After chatting to quite a few small business owners and start ups I have noticed some real confusion and panic about the GDPR legislation coming into force in a few days. In my opinion there really is no reason to be overly worried, the sun will still rise!
A few simple checks and changes will more than likely get you in shape unless you have been doing things badly from the outset. GDPR is not a bad thing, it is just an extension of what you should actually be doing already and tie into your existing business processes.
Consultants seem to be coming out of the woodwork and will try to make you scared of fines etc to hire them... do not be swayed into anything! There is no need to panic as even though there is a date that it comes into force there will be a period of adoption and if you are seen to be making efforts to comply then you will be helped rather than punished. Far better to get it right and take a bit longer than rush.
Yeah but what do I actually need to do? #
In its simplest terms you need to show a lawful basis for gathering and storing peoples info, this is covered by the ICO and is defined as follows:
Consent - the individual has given clear consent for you to process their personal info for a specific purpose e.g. subscribe to a newsletter..
Contract - it is necessary for a contract you have with the individual, e.g. selling a product or service.
Legal Obligation - it is necessary for you to comply with the law.

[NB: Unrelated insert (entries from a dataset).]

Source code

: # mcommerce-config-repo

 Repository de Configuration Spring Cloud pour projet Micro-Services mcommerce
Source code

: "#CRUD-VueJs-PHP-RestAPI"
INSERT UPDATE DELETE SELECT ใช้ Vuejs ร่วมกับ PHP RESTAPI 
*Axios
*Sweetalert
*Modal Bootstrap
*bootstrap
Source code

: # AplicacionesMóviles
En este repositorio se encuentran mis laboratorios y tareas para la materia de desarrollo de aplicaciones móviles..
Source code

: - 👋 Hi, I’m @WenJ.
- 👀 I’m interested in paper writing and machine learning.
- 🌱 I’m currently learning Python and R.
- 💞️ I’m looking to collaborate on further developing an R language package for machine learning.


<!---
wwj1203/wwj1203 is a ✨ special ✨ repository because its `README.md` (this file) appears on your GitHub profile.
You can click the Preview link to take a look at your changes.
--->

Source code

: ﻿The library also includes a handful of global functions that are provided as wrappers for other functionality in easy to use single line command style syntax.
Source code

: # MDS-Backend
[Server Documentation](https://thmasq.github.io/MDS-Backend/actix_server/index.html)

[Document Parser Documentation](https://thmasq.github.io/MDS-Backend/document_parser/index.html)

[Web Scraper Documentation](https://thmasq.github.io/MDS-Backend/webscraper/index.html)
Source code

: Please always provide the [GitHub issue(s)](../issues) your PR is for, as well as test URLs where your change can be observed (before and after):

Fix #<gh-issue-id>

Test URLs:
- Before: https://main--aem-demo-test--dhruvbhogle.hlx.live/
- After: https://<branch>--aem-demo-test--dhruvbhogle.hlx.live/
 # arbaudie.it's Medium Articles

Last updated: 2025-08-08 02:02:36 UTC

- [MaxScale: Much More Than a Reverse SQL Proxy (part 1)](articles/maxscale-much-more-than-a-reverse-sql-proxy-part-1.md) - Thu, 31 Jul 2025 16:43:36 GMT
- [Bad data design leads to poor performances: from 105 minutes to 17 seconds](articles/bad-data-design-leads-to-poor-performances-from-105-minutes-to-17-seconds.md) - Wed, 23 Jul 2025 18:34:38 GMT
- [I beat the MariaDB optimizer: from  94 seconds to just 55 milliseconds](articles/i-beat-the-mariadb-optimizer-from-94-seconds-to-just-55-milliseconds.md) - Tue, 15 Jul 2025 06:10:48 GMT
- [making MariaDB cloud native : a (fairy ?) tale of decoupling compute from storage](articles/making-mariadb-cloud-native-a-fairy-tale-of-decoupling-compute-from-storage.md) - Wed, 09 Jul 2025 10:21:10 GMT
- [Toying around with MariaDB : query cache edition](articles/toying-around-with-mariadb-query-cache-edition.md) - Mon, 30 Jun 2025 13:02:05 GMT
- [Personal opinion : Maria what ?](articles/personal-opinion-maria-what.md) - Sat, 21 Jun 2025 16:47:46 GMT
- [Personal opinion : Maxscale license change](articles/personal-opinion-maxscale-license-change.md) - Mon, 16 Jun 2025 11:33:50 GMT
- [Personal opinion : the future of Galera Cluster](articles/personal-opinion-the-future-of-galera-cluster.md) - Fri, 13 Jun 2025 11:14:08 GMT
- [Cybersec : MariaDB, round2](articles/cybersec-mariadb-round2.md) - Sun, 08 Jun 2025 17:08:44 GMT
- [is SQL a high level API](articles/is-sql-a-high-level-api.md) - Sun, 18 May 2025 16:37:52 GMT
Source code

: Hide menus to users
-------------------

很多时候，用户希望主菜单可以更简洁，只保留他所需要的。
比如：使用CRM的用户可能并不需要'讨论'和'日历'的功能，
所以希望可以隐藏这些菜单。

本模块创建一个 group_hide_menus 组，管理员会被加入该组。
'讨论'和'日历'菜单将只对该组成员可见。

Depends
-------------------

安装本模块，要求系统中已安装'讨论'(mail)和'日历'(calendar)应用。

Vital interests - it is necessary to protect someone's life, such as the NHS.
Public task - it is necessary for you to perform a task in the public interest or for your official functions, and the task or function has a clear basis in law.

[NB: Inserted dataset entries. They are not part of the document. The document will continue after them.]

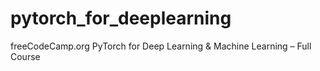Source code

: # pytorch_for_deeplearning

freeCodeCamp.org PyTorch for Deep Learning & Machine Learning – Full Course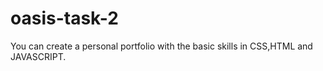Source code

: # oasis-task-2
You can create a personal portfolio with the basic skills in CSS,HTML and JAVASCRIPT.
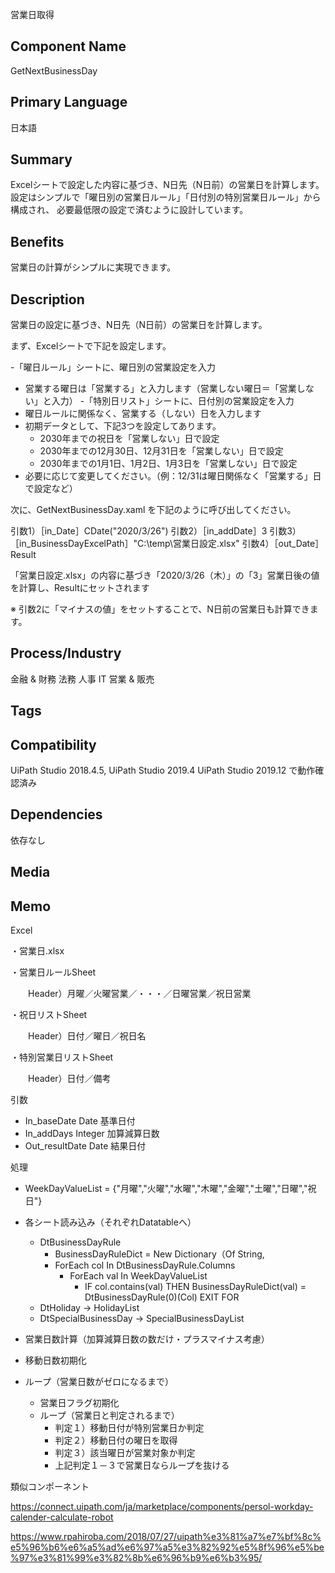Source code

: 
営業日取得

## Component Name

GetNextBusinessDay

## Primary Language

日本語

## Summary

Excelシートで設定した内容に基づき、N日先（N日前）の営業日を計算します。
設定はシンプルで「曜日別の営業日ルール」「日付別の特別営業日ルール」から構成され、
必要最低限の設定で済むように設計しています。

## Benefits

営業日の計算がシンプルに実現できます。

## Description

営業日の設定に基づき、N日先（N日前）の営業日を計算します。

まず、Excelシートで下記を設定します。

-「曜日ルール」シートに、曜日別の営業設定を入力
  - 営業する曜日は「営業する」と入力します（営業しない曜日＝「営業しない」と入力）	
-「特別日リスト」シートに、日付別の営業設定を入力
  - 曜日ルールに関係なく、営業する（しない）日を入力します
  - 初期データとして、下記3つを設定してあります。
    - 2030年までの祝日を「営業しない」日で設定
    - 2030年までの12月30日、12月31日を「営業しない」日で設定
    - 2030年までの1月1日、1月2日、1月3日を「営業しない」日で設定
  - 必要に応じて変更してください。（例：12/31は曜日関係なく「営業する」日で設定など）	


次に、GetNextBusinessDay.xaml を下記のように呼び出してください。

引数1）［in_Date］CDate("2020/3/26")
引数2）［in_addDate］3
引数3）［in_BusinessDayExcelPath］"C:\temp\営業日設定.xlsx"
引数4）［out_Date］Result

「営業日設定.xlsx」の内容に基づき「2020/3/26（木）」の「3」営業日後の値を計算し、Resultにセットされます

※ 引数2に「マイナスの値」をセットすることで、N日前の営業日も計算できます。





## Process/Industry

金融 & 財務 法務 人事 IT 営業 & 販売

## Tags



## Compatibility

UiPath Studio 2018.4.5, UiPath Studio 2019.4 UiPath Studio 2019.12 で動作確認済み

## Dependencies

依存なし

## Media


## Memo

Excel

・営業日.xlsx

・営業日ルールSheet

　　Header）月曜／火曜営業／・・・／日曜営業／祝日営業

・祝日リストSheet

　　Header）日付／曜日／祝日名

・特別営業日リストSheet

　　Header）日付／備考


引数

- In_baseDate Date 基準日付
- In_addDays Integer 加算減算日数
- Out_resultDate Date 結果日付

処理
- WeekDayValueList = {"月曜","火曜","水曜","木曜","金曜","土曜","日曜","祝日"}


- 各シート読み込み（それぞれDatatableへ）
  - DtBusinessDayRule
    - BusinessDayRuleDict = New Dictionary（Of String,
    - ForEach col In DtBusinessDayRule.Columns
      - ForEach val In WeekDayValueList
        - IF col.contains(val) THEN BusinessDayRuleDict(val) = DtBusinessDayRule(0)(Col) EXIT FOR
  - DtHoliday
    -> HolidayList
  - DtSpecialBusinessDay
    -> SpecialBusinessDayList


- 営業日数計算（加算減算日数の数だけ・プラスマイナス考慮）
- 移動日数初期化
- ループ（営業日数がゼロになるまで）
  - 営業日フラグ初期化
  - ループ（営業日と判定されるまで）
    - 判定１）移動日付が特別営業日か判定
    - 判定２）移動日付の曜日を取得
    - 判定３）該当曜日が営業対象か判定
    - 上記判定１－３で営業日ならループを抜ける


類似コンポーネント


https://connect.uipath.com/ja/marketplace/components/persol-workday-calender-calculate-robot

https://www.rpahiroba.com/2018/07/27/uipath%e3%81%a7%e7%bf%8c%e5%96%b6%e6%a5%ad%e6%97%a5%e3%82%92%e5%8f%96%e5%be%97%e3%81%99%e3%82%8b%e6%96%b9%e6%b3%95/
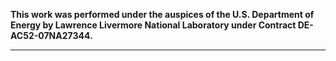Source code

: **This work was performed under the auspices of the U.S. Department of Energy by Lawrence Livermore National Laboratory under Contract DE-AC52-07NA27344.**

---
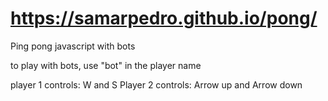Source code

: # https://samarpedro.github.io/pong/

Ping pong javascript with bots

to play with bots, use "bot" in the player name

player 1 controls: W and S
Player 2 controls: Arrow up and Arrow down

Legitimate interests - it is necessary for your legitimate interests, if there is a less intrusive way to do this then this would not stand.
(source : ico.org.uk .... currently down as of 24th May! )
In many cases the contractual or legitimate interest would apply first, asking users for consent on every little thing is a terrible user experience and people will soon become blind to it.. Just like those annoying cookie pop ups!
Look at any areas you think you need consent, do you already have it? If so this can be documented rather than asking your users for it again.
Creating your GDPR Policy Document. #
Step 1 #
Produce a document that explains what info you collect, how and where you store it and who has access to it. You should include information on staff here to or links to any internal documents. Once you have detailed this you can add in the extra requirements for GDPR such as how you’ll delete subscribers if they request this or how you will supply the info you hold on a user. The document could cover the following:
What are you collecting? #
People talk about ‘Big Data’ and gathering everything you can about your users. The reality is with the changes in regulations it may make sense to consider what information you actually need from your customers. The more information you hold, the bigger the ramifications are in terms of managing it.
How are you collecting it? #
Make sure you using the correct language or opt ins on forms, remember they checkbox cannot be pre ticked or the question worded in a confusing way. The user has to consciously opt in to you using their data. It goes without saying that you should not be obtaining email addresses in an incorrect way from dubious bought lists or harvesting from the internet.
Where is it stored? #
Look at how you store your customers information. Is it held somewhere with limited access or can the whole organisation access it? Do you keep it all in one place and away from devices that could be lost or easily stolen.
Back ups are included in the GDPR legislation, there will be cases where retrieving the data is an issue. The regulations state that you must take reasonable steps with regards to the available technology, cost of implementation and other technical measures.
Step 2 #
Check over any marketing emails to ensure that they have an unsubscribe link, this is a given really and should be adhered to already.
Step 3 #
Step 4 #
Ensure any data capture points on your website have an opt in or that the opt in process aligns with GDPR requirements.
Away from the website #
You may need to speak to your legal team to make sure of your obligations outside of the website depending on your type of business.